ACTIVITY: Copy the entries exactly, through the "上面的矩阵是稠密的，从而解方程需要 $\mathcal O(n^3)$ 的时间，效率不高。" line.

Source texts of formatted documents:
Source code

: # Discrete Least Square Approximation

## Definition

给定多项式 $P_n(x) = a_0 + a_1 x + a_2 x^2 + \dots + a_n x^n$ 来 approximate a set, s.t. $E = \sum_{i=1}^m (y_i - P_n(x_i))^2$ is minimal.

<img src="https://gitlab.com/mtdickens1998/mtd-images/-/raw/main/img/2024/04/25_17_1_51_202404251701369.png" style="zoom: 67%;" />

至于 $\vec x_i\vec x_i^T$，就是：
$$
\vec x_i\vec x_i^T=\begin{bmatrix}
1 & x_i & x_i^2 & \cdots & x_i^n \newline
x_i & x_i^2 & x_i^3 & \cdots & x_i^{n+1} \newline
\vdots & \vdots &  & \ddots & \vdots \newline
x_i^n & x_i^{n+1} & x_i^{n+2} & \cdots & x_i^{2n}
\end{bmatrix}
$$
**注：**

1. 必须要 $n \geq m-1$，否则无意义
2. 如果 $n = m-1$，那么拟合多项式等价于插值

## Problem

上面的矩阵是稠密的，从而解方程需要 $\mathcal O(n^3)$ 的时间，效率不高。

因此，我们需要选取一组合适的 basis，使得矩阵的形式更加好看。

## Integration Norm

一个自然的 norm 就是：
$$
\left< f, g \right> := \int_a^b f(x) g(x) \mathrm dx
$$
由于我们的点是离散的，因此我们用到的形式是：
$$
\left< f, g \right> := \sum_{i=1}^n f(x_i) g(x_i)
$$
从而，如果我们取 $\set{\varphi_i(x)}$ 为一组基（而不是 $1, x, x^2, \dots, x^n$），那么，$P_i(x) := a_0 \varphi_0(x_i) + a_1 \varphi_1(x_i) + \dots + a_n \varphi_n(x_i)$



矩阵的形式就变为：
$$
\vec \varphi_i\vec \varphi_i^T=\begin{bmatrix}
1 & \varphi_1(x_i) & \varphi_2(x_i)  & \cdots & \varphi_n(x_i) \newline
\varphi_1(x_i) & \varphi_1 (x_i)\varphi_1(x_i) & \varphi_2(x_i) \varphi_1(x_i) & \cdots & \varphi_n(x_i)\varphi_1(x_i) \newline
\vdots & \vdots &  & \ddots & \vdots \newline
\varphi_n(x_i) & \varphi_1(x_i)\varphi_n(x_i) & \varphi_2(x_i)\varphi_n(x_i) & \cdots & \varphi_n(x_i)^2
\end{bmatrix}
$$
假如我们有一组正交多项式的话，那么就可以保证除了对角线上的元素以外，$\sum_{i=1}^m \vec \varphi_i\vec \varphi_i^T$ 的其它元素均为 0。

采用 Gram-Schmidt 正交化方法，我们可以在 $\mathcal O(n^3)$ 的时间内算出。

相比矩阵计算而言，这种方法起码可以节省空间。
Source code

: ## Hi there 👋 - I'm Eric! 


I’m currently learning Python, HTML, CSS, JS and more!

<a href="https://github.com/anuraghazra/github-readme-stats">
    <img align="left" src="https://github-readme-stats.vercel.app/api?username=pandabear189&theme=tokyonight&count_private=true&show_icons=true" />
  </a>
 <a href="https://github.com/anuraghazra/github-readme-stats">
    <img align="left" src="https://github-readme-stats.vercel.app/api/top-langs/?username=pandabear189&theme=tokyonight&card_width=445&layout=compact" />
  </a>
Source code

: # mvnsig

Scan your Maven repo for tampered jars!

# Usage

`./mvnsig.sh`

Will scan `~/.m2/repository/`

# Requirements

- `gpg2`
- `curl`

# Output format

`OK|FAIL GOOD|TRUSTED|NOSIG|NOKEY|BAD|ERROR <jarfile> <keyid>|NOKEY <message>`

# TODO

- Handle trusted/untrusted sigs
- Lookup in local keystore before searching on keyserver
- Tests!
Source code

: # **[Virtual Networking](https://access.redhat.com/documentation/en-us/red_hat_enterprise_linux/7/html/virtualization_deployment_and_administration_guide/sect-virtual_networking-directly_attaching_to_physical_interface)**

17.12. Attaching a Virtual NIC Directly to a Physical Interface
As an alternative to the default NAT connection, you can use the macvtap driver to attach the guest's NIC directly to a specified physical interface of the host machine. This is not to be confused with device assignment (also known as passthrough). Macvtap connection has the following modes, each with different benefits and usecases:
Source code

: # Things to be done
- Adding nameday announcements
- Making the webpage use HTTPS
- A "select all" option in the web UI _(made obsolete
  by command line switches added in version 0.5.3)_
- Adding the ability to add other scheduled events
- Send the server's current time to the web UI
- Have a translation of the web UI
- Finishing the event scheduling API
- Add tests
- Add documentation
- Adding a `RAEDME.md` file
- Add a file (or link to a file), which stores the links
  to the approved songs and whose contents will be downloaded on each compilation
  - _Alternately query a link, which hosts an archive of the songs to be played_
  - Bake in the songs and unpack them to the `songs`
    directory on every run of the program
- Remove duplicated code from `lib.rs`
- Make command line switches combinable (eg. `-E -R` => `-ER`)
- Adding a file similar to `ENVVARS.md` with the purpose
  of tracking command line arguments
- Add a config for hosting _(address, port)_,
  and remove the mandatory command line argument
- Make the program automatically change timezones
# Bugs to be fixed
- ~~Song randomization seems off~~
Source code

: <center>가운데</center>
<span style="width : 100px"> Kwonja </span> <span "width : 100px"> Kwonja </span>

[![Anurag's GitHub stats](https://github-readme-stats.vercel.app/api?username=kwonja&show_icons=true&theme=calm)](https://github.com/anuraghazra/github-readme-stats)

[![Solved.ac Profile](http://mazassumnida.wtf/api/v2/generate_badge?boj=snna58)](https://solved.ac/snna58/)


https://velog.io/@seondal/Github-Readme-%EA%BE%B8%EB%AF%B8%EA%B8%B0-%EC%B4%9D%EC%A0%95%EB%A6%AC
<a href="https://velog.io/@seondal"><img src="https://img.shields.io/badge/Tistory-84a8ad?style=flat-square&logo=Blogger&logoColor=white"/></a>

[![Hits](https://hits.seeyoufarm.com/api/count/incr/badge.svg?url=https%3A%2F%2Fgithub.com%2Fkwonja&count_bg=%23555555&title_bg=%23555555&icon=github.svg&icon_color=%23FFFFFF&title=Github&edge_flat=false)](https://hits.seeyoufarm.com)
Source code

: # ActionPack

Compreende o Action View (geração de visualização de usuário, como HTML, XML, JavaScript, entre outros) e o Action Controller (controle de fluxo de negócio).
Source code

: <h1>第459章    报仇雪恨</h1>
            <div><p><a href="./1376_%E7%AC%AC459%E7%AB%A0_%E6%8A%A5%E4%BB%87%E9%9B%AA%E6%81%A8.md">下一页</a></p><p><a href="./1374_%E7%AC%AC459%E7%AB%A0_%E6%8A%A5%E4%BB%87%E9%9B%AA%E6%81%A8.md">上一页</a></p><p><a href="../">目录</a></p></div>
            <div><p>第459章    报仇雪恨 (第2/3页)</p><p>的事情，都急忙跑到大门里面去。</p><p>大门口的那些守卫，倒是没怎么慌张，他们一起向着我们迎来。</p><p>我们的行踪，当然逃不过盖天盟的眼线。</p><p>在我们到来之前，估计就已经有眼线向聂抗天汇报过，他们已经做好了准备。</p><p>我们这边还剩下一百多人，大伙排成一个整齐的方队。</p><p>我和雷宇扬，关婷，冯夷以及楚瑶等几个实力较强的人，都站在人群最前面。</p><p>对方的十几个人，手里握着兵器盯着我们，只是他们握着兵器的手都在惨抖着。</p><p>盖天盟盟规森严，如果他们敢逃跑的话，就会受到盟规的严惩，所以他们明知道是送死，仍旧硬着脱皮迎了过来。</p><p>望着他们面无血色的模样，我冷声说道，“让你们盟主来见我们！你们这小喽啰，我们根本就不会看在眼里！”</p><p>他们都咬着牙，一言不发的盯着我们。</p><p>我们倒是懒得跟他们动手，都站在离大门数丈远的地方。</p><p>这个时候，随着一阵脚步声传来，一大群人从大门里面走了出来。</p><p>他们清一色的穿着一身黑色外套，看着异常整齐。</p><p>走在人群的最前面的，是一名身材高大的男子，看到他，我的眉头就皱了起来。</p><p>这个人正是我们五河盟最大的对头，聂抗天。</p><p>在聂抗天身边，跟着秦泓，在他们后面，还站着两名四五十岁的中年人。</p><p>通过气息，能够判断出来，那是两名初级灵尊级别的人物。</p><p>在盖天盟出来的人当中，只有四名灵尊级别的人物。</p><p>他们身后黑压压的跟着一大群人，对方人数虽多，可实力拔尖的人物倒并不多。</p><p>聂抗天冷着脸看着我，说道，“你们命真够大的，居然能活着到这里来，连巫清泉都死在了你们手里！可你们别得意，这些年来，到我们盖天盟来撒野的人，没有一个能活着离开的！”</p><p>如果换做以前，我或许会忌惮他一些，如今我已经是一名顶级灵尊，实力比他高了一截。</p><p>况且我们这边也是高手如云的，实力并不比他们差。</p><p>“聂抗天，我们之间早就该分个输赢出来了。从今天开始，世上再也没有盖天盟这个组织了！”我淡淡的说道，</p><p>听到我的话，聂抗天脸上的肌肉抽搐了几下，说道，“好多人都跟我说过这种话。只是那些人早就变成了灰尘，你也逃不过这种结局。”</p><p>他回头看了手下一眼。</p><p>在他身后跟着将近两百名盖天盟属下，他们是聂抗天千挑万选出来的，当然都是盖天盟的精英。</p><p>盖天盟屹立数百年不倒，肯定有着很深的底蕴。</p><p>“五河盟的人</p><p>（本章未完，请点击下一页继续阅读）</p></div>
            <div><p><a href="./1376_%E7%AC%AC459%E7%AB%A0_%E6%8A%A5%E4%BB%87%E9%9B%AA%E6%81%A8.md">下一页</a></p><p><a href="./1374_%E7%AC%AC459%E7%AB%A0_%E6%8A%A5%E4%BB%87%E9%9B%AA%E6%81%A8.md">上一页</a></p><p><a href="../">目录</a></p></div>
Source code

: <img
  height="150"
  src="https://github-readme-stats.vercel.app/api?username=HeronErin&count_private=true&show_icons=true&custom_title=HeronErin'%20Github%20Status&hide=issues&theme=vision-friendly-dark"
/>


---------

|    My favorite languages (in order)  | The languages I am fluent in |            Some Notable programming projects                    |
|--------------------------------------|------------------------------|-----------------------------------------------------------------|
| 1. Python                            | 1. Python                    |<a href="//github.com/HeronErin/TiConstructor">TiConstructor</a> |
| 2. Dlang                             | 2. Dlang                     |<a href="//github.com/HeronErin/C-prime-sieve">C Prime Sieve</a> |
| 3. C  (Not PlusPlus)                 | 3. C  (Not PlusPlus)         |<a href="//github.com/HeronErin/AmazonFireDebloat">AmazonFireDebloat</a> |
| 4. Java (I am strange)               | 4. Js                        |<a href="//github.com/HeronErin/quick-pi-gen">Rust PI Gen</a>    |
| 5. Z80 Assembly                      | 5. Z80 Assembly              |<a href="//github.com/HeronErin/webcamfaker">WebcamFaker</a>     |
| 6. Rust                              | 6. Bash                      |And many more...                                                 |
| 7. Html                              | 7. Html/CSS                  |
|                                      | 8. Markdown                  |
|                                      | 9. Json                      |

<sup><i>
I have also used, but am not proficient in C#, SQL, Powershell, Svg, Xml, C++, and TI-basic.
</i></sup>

RESPONSE FOR THIS EXERCISE:
Source code

: # Discrete Least Square Approximation

## Definition

给定多项式 $P_n(x) = a_0 + a_1 x + a_2 x^2 + \dots + a_n x^n$ 来 approximate a set, s.t. $E = \sum_{i=1}^m (y_i - P_n(x_i))^2$ is minimal.

<img src="https://gitlab.com/mtdickens1998/mtd-images/-/raw/main/img/2024/04/25_17_1_51_202404251701369.png" style="zoom: 67%;" />

至于 $\vec x_i\vec x_i^T$，就是：
$$
\vec x_i\vec x_i^T=\begin{bmatrix}
1 & x_i & x_i^2 & \cdots & x_i^n \newline
x_i & x_i^2 & x_i^3 & \cdots & x_i^{n+1} \newline
\vdots & \vdots &  & \ddots & \vdots \newline
x_i^n & x_i^{n+1} & x_i^{n+2} & \cdots & x_i^{2n}
\end{bmatrix}
$$
**注：**

1. 必须要 $n \geq m-1$，否则无意义
2. 如果 $n = m-1$，那么拟合多项式等价于插值

## Problem

上面的矩阵是稠密的，从而解方程需要 $\mathcal O(n^3)$ 的时间，效率不高。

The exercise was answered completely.